◆ **ASSIGNMENT**:
Find each of the rows below that contains the word "series", matching case exactly, and copy those rows out in full.

*** ENTRIES SUPPLIED ***

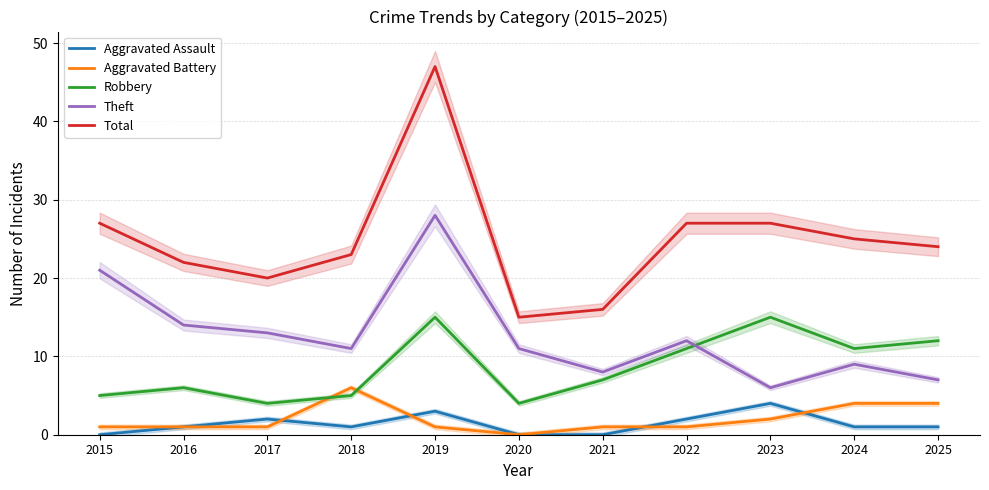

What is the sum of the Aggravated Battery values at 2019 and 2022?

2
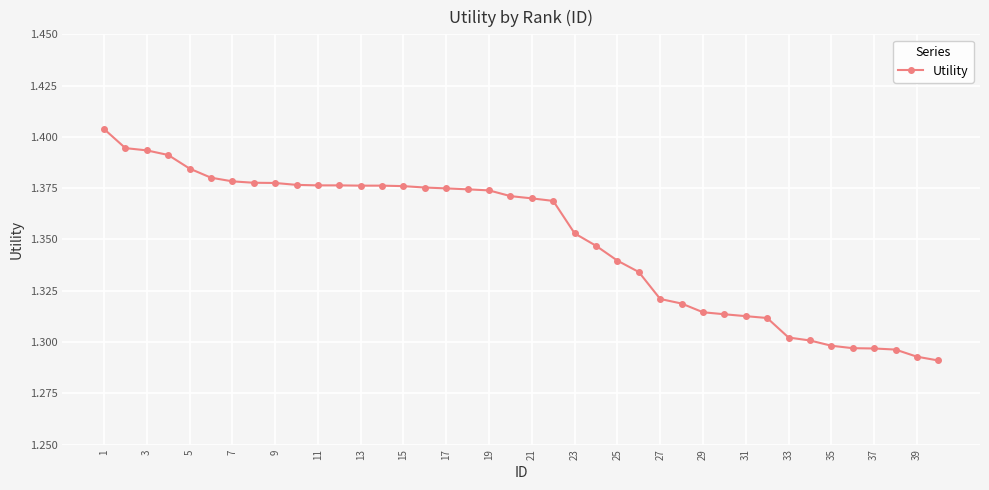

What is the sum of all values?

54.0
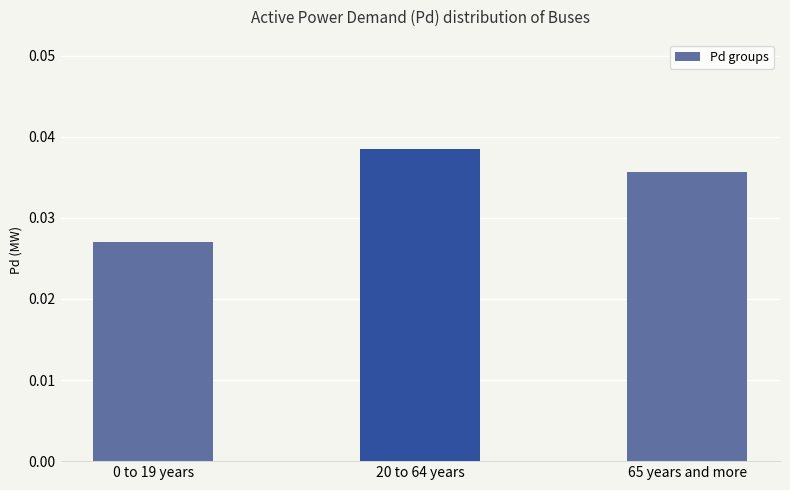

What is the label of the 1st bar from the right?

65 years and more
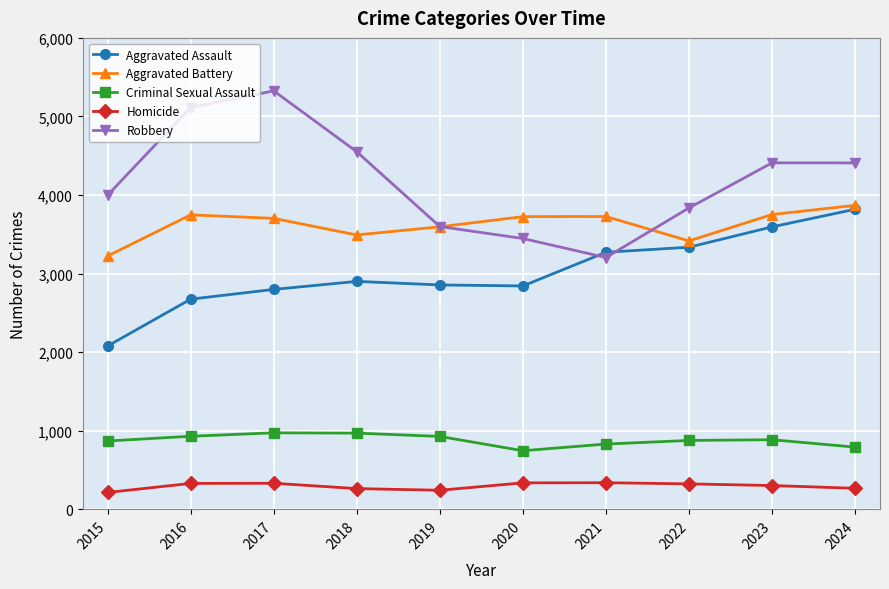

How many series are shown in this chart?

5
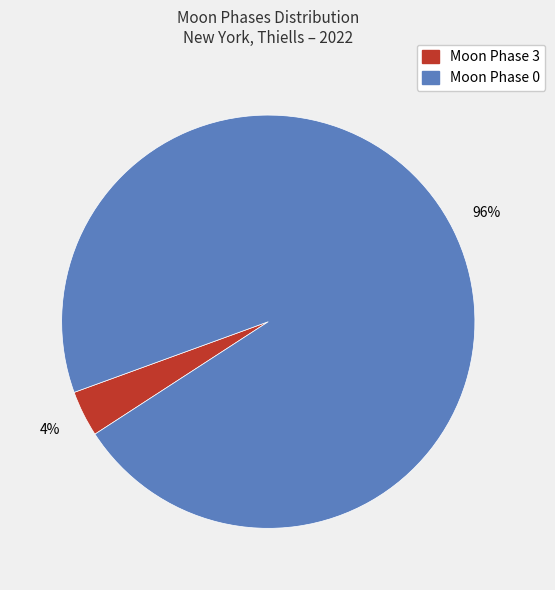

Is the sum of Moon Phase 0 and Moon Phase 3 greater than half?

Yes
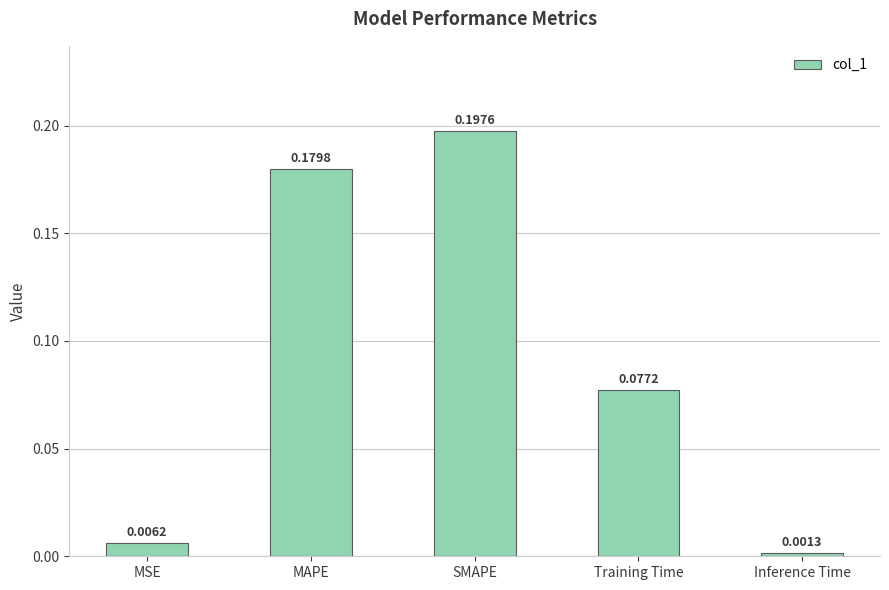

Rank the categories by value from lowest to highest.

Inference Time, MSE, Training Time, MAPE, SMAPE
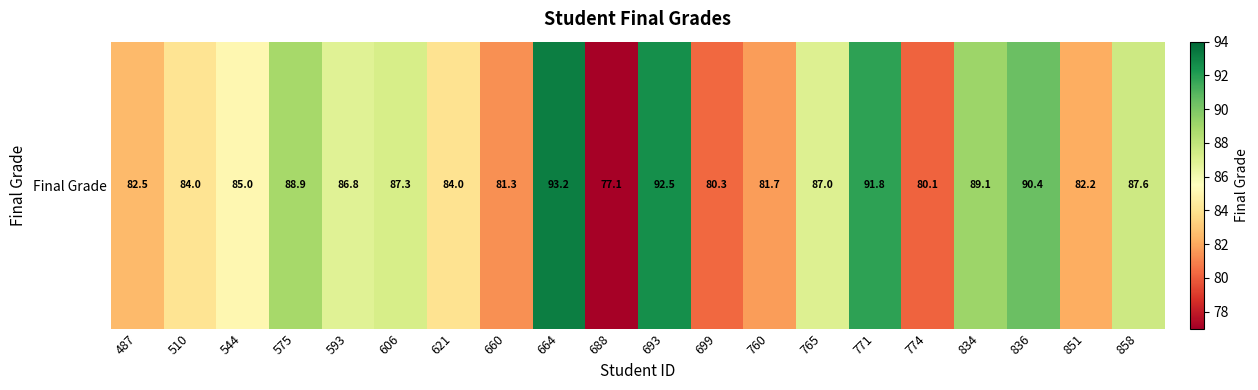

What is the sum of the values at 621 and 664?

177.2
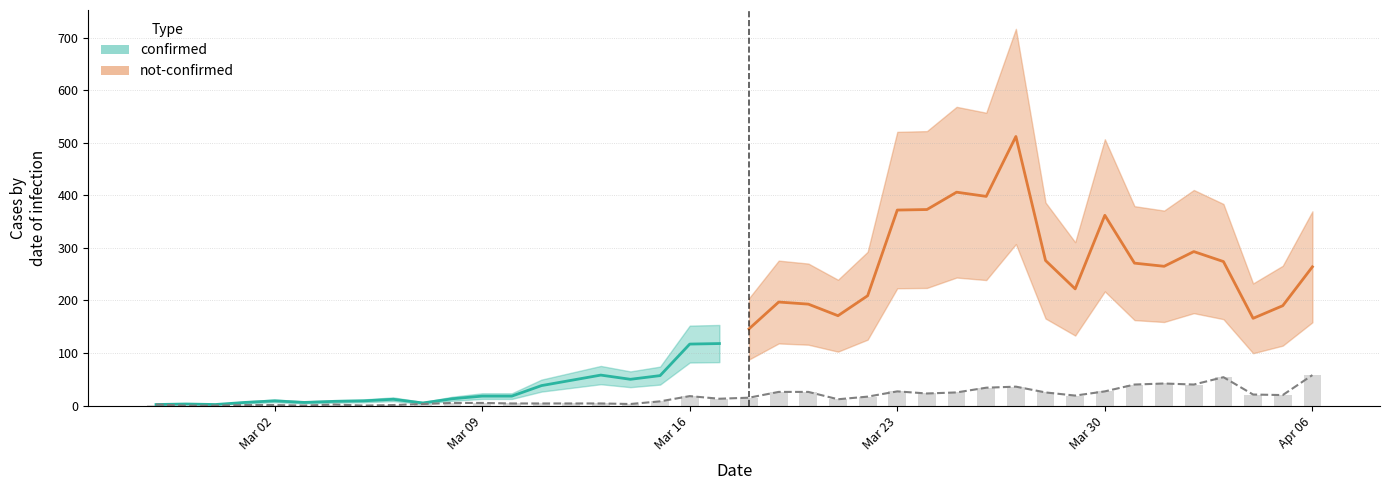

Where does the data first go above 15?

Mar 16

***
*** ENTRIES SUPPLIED ***

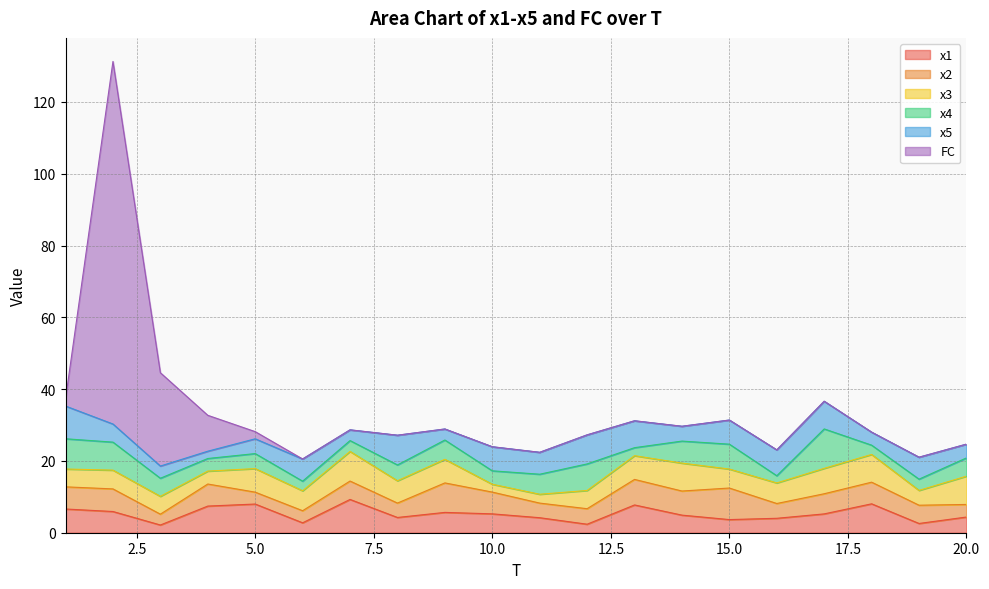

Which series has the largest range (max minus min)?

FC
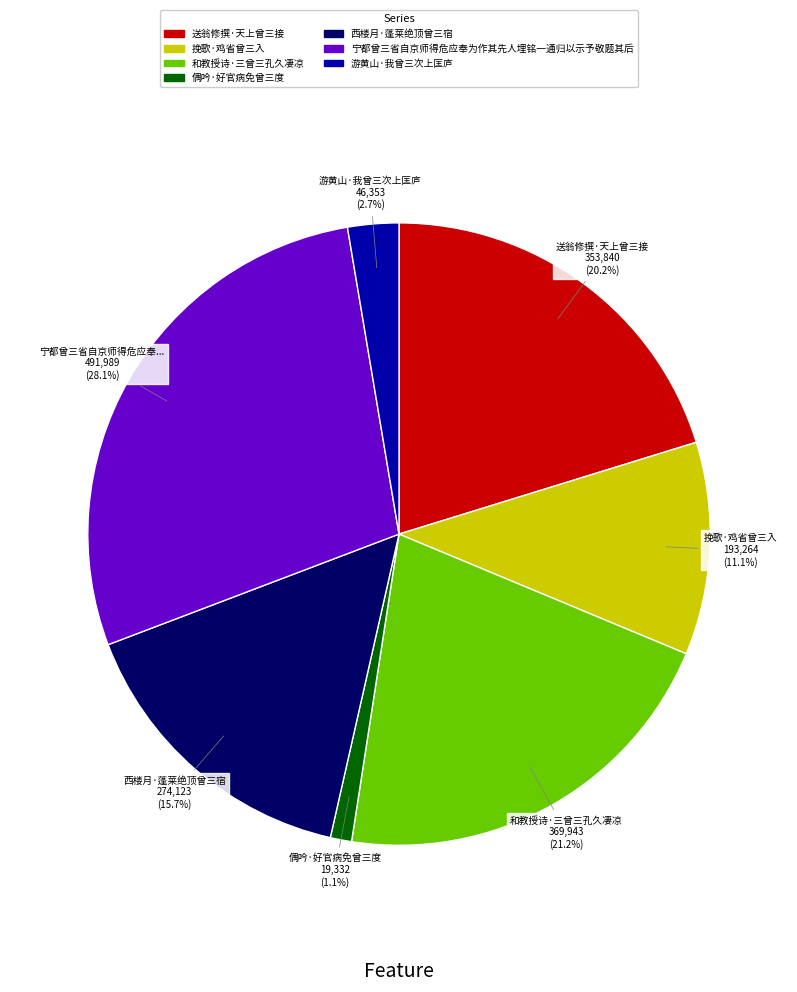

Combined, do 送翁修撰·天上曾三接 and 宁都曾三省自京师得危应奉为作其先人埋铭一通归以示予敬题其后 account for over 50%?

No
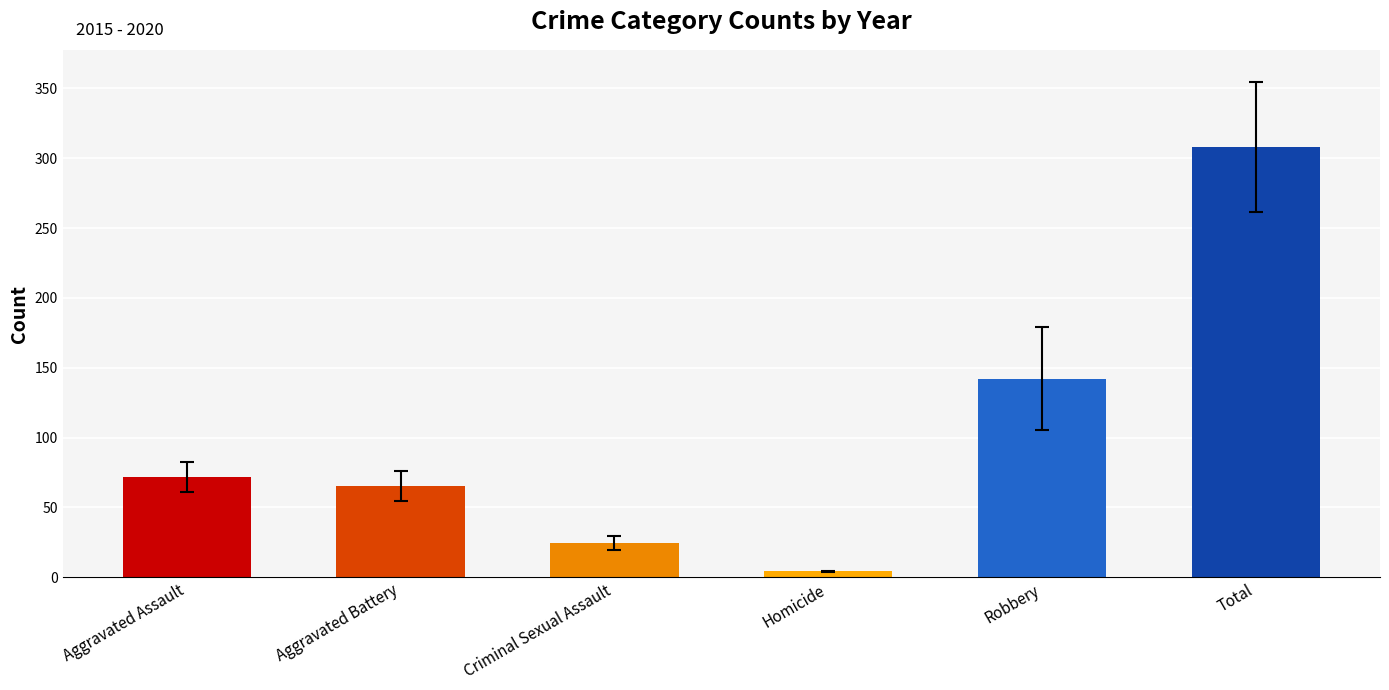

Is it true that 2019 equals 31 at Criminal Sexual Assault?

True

***

◆ **RESULT OF THE TASK**:
How many series are shown in this chart?
Which series has the largest range (max minus min)?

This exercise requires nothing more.